Posts that mention the name Sakakawea

Baby name story: Jean Baptiste (Pomp)

Statue of Sakakawea and baby in Bismarck, North Dakota.
Sakakawea with baby Pomp

Sakakawea had a baby in early 1805, just before setting off with Meriwether Lewis and William Clark.

Her son was named Jean Baptiste.

Why the French name? Because her husband, Toussaint Charbonneau, was a trapper from Quebec.

But Clark, who had “developed a particular affection for the child,” nicknamed him Pomp.

When the party arrived at a large sandstone outcropping in mid-1806, Clark named it “Pompys Tower” and carved his signature and the date into the rock.

The outcropping, now located in the state of Montana, has since been renamed Pompeys Pillar and designated a National Monument.

The name Sakakawea

Statue of Sakakawea and baby in Bismarck, North Dakota.
Sakakawea with baby Pomp

While we were in Bismarck recently, my husband and I checked out the North Dakota State Heritage Center Museum.

One of the exhibits was all about Sacagawea, the Shoshone woman who accompanied Lewis and Clark on their travels westward during the first decade of the 1800s (immediately following the Louisiana Purchase).

Except…”Sacagawea” is not what they call her in North Dakota. There, they prefer the name Sakakawea. And that’s not just a preference; it’s the official spelling.

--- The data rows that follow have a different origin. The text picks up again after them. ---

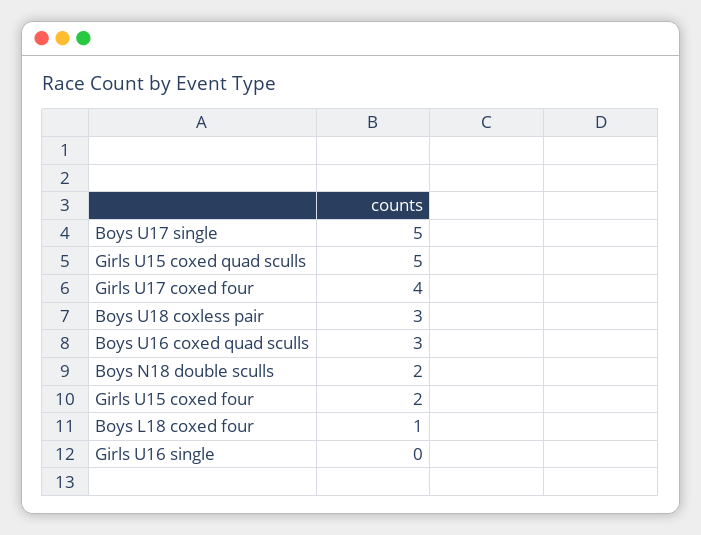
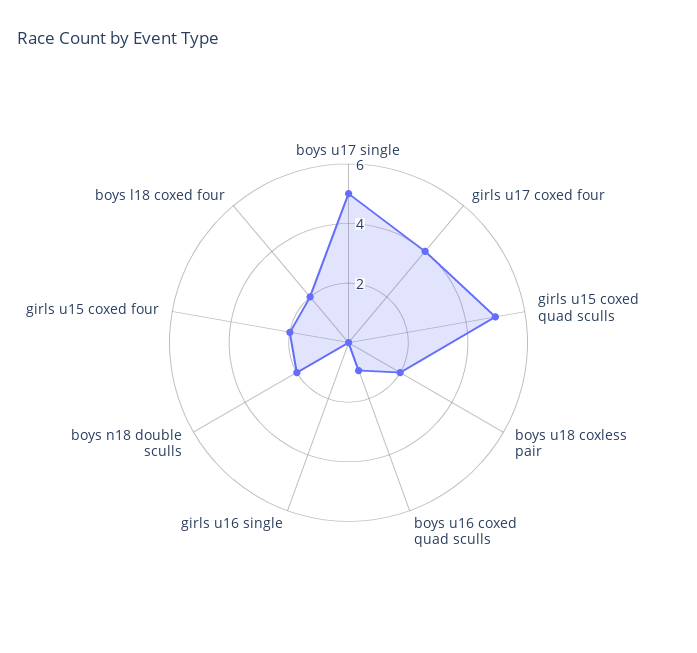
Boys U18 coxless pair: 3 -> 2
Boys U16 coxed quad sculls: 3 -> 1
Boys L18 coxed four: 1 -> 2

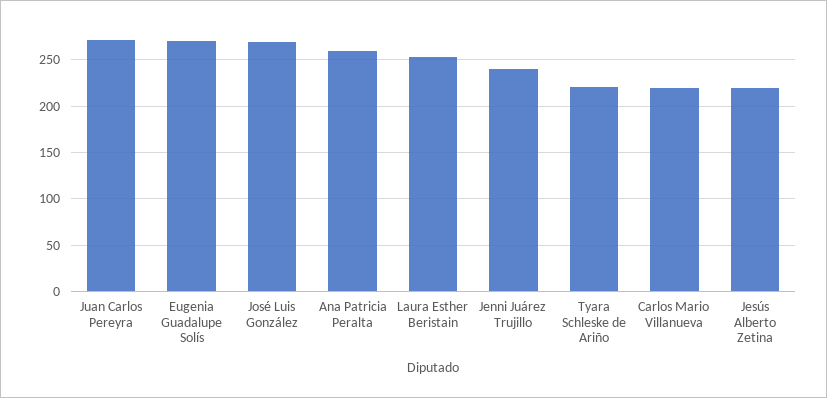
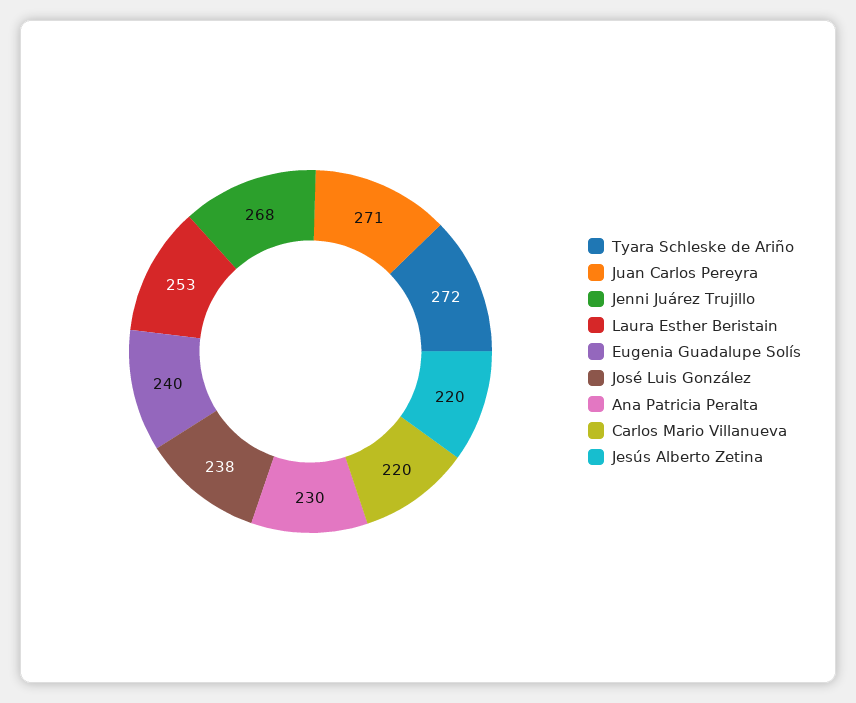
Eugenia Guadalupe Solís: 270 -> 240
José Luis González: 270 -> 238
Ana Patricia Peralta: 260 -> 230
Jenni Juárez Trujillo: 240 -> 268
Tyara Schleske de Ariño: 220 -> 272

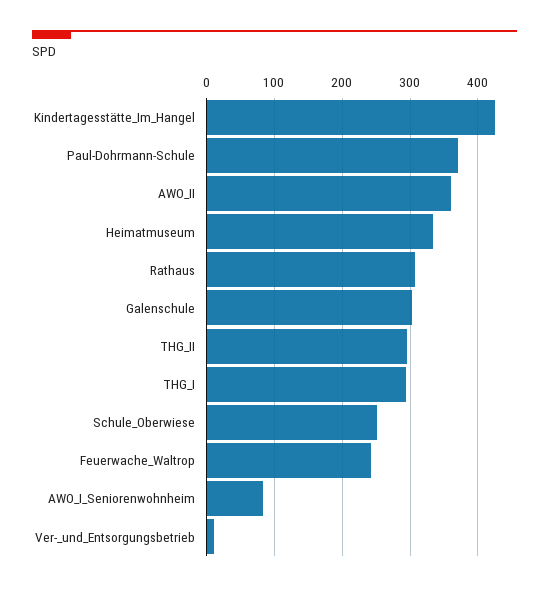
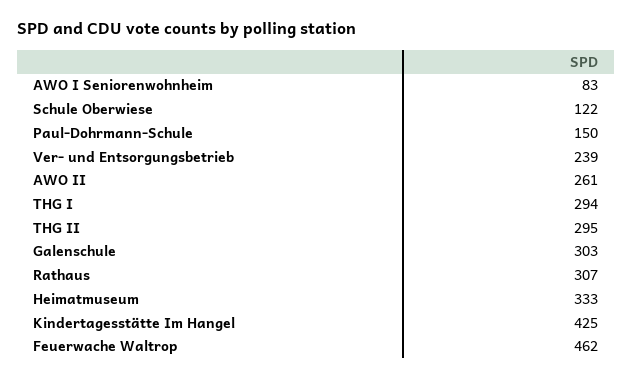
Paul-Dohrmann-Schule: 370 -> 150
AWO_II: 360 -> 261
Schule_Oberwiese: 250 -> 122
Feuerwache_Waltrop: 240 -> 462
Ver-_und_Entsorgungsbetrieb: 10 -> 239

Here’s how the name discrepancy was explained in one of the exhibits:

What’s in a Name?

Two hundred years after Sakakawea was mentioned by name in the journals of Lewis and Clark, the debate over the spelling and pronunciation of her name continues. This issue was confused from the beginning, since the journals spell her name almost a dozen ways, and all are phonetic translations of an unwritten language. There is also debate over whether her name is Shoshone or Hidatsa. Some argue that she would have been given a new name when adopted into the Hidatsa tribe. Some have adopted the spelling Sacajawea, a translation of the Shoshone name Boat Launcher. Other groups, such as the federal government, endorse the spelling Sacagawea from the Hidatsa name for “Bird Woman.” Since the early 1900s, North Dakota has used the alternative spelling of Bird Woman, Sakakawea. These are all imperfect approximations of her real name. Captain Clark avoided the pronunciation issue by calling her Janey.

The only version of the name that’s ever been popular enough to appear in the SSA data is Sacajawea, which popped up twice in the mid-1970s:

  • 1977: unlisted
  • 1976: 7 baby girls named Sacajawea
  • 1975: 5 baby girls named Sacajawea [debut]
  • 1974: unlisted
  • 1973: unlisted

Perhaps it was inspired by the American Indian Movement (AIM), which also had an influence on names like Morningstar.